I have a black thumb. A pang of panic surges through my heart when I’m asked to care for someone else’s plants. I struggle to keep flowers and plants alive and, while I love the idea of having a lush garden from which I can pick fruits and vegetables and herbs for cooking, I find myself lacking the patience, diligence, and skill set to do so.
Recently while on a walk, I saw a little yellow flower popping out of the grass and thought to myself “that’s so pretty” until, a few steps later, I realized it was probably a weed that was growing somewhere it wasn’t intended.
“A weed is defined as a wild plant that is growing where it is not wanted and stealing nutrients from the desired flowers in the garden.” (Thank you Reference.com)

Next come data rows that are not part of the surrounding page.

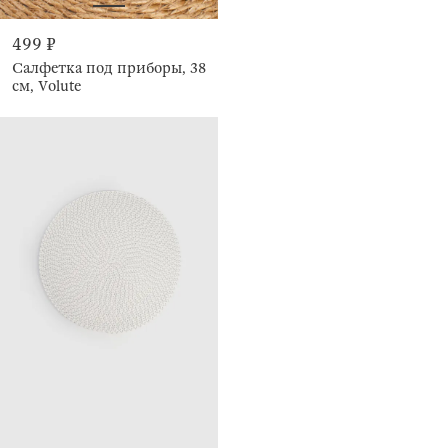
499 ₽
Салфетка под приборы, 38
см, Volute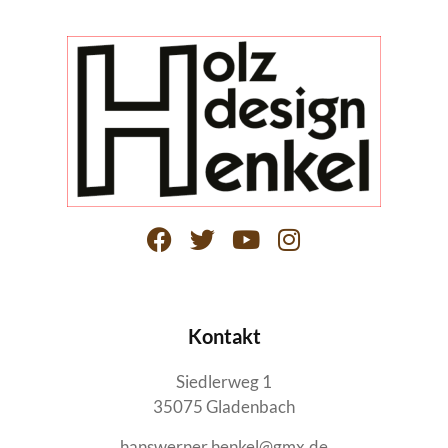
Kontakt
Siedlerweg 1
35075 Gladenbach
hanswerner.henkel@gmx.de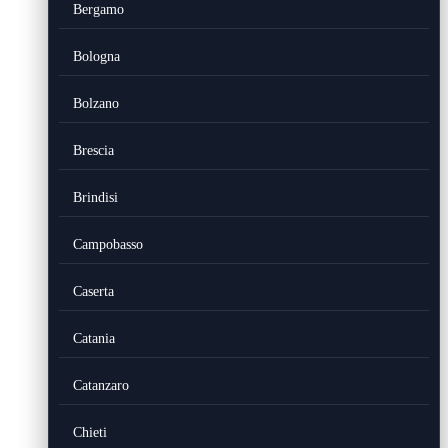
Bergamo
Bologna
Bolzano
Brescia
Brindisi
Campobasso
Caserta
Catania
Catanzaro
Chieti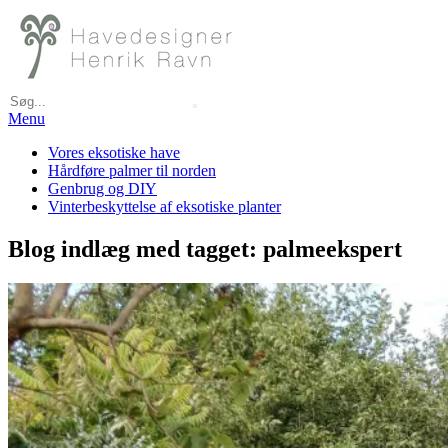
Menu
Primary
Vores eksotiske have
Hårdføre palmer til norden
Menu
Genbrug og DIY
Vinterbeskyttelse af eksotiske planter
Blog indlæg med tagget: palmeekspert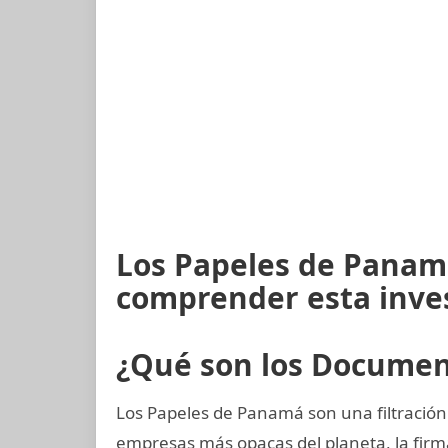
Los Papeles de Panam
comprender esta inve
¿Qué son los Docume
Los Papeles de Panamá son una filtración 
empresas más opacas del planeta, la fi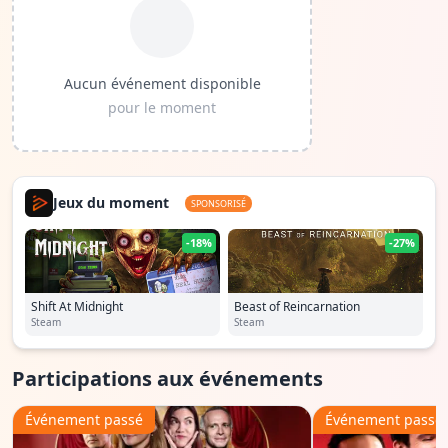
Aucun événement disponible
pour le moment
Jeux du moment
SPONSORISÉ
-18%
-27%
Shift At Midnight
Beast of Reincarnation
Steam
Steam
Participations aux événements
Événement passé
Événement passé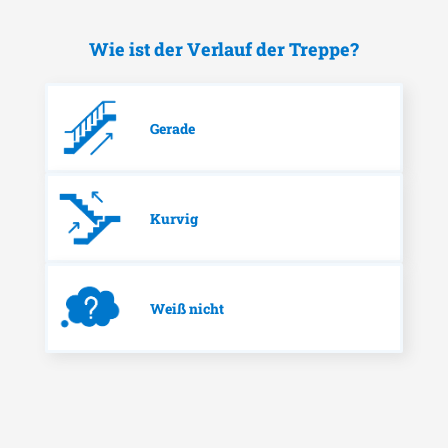
Wie ist der Verlauf der Treppe?
Gerade
Kurvig
Weiß nicht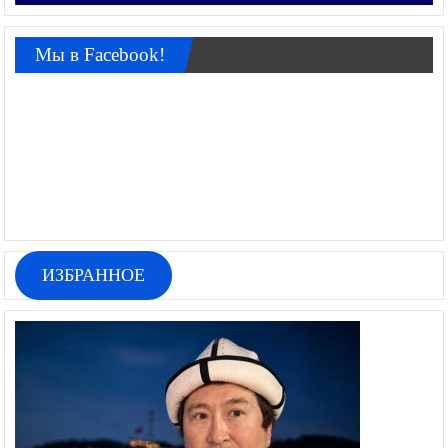
Мы в Facebook!
ИЗБРАННОЕ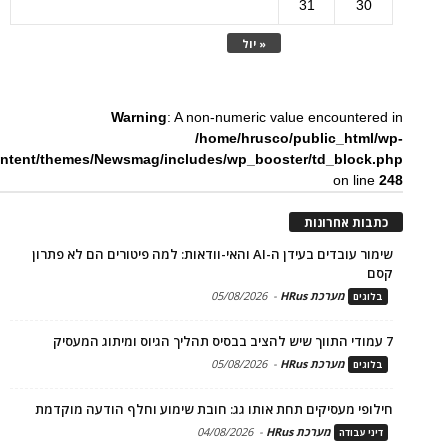
31
30
« יול
Warning
: A non-numeric value encountered in
/home/hrusco/public_html/wp-
ntent/themes/Newsmag/includes/wp_booster/td_block.php
on line
248
כתבות אחרונות
שימור עובדים בעידן ה-AI והאי-וודאות: למה פיטורים הם לא פתרון
קסם
מערכת HRus
-
05/08/2026
בלוגים
7 עמודי התווך שיש להציב בבסיס תהליך הגיוס ומיתוג המעסיק
מערכת HRus
-
05/08/2026
בלוגים
חילופי מעסיקים תחת אותו גג: חובת שימוע וחלף הודעה מוקדמת
מערכת HRus
-
04/08/2026
דיני עבודה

It might be difficult for the untrained eye to distinguish between a weed and a flower, but an expert gardener will be able to spot the effects of the troublesome plant and take the necessary measures to restore the garden back to health.
What does your garden look like?
I think it’s vital for us, as leaders, to survey the soil of our lives consistently. Whether you’re leading a large corporation or church, your small family or business or just yourself, you’re the leader of something. If your life were a garden how would you describe its state? Is it run down and unkempt because you’ve been distracted by other things? Have weeds taken over a section? Is it getting too much sun? Too much or too little water? Is the land too vast for the plans to be properly cared for? Or do you have too many plants planted in a small area?
The Lord cares so deeply about us and wants our hearts to be fertile soil in which he can work, leading to beautiful and fruitful growth. But we are responsible for caring for and monitoring the state of our garden. If there are unhealthy habits in your life, I encourage you to root those out. Kick that person who’s consistently leading you away from the things of God to the curb. If your schedule has gotten out of hand, pushing your time with God to the back of your mind, consider rearranging some things. Let’s tend to the soil of our hearts this week, creating a fertile place for God’s word to take root in us.